Categories: Candy,Candy Reviews,Chocolate Candy

Chocolat Noir

Every year on my birthday, my parents would take me out for a special dinner. I used to love getting all dressed up and heading out to what I considered to be a fancy restaurant; the kind of restaurant that required reservations, served Shirley Temples in sparkling crystal glasses, and had beautiful chandeliers hanging from the ceilings. My mother would lay out a freshly ironed dress and a pair of patent-leather shoes for me, and I’d quickly get myself ready for my big birthday night. But it wasn’t the fancy lights or the Shirley Temples or the general fanciness of the restaurant that got me excited – those things were just added bonuses, background prettiness for the real star of the evening: the fancy awesome birthday dinner dessert.

Every year, my parents would “surprise me” by ordering a piece of birthday cake and having the waiters come over and embarrass me to death with a variation of the birthday song. And every year, I’d hand the cake over to my dad and order a big old glass of chocolate mousse.
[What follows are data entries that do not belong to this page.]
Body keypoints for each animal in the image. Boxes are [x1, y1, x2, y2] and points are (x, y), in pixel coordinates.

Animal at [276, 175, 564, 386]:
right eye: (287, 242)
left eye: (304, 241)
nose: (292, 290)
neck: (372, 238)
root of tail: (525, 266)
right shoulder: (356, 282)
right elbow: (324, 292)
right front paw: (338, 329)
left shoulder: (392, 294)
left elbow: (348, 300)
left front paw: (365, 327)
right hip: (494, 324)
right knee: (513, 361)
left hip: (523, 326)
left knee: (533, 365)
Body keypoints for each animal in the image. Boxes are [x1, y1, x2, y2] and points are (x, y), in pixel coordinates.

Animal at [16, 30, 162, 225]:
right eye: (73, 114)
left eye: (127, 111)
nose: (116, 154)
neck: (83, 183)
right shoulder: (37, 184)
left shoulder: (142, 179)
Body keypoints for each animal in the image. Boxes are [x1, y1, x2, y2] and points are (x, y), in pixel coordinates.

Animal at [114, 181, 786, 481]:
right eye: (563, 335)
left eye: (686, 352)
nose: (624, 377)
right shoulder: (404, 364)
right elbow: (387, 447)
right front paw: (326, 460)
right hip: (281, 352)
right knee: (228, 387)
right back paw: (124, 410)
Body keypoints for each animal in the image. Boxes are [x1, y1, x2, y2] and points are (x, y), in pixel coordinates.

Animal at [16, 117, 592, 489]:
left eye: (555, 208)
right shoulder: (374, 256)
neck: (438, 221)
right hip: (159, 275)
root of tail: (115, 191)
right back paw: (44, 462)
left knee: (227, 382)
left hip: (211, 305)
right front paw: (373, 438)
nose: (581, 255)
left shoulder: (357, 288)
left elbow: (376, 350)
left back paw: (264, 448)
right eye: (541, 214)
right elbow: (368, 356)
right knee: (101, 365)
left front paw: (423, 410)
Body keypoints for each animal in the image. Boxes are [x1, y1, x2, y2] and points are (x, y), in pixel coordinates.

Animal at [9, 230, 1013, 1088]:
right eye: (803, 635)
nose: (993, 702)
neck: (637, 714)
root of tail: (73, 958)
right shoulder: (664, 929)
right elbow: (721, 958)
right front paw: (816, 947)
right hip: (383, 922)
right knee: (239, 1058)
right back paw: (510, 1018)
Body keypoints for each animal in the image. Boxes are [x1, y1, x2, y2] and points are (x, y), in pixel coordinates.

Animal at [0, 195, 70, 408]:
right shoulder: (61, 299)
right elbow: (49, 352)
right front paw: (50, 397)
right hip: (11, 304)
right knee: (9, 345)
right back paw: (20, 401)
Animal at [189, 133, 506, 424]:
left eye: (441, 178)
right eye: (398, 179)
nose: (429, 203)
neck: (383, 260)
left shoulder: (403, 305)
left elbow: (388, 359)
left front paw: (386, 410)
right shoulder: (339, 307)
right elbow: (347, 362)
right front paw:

There’s nothing better than good chocolate mousse. When you go to a restaurant that does it up right, eating chocolate mousse is akin to eating a giant vat of melted 3 Musketeers, with a dollop of whipped cream on top. It is brilliant and lovely and wonderful and all of the things that chocolate should be. Bad chocolate mousse is another story, as it tastes like stale chocolate milk crossed with an egg-crate mattress. It’s bad news, bears.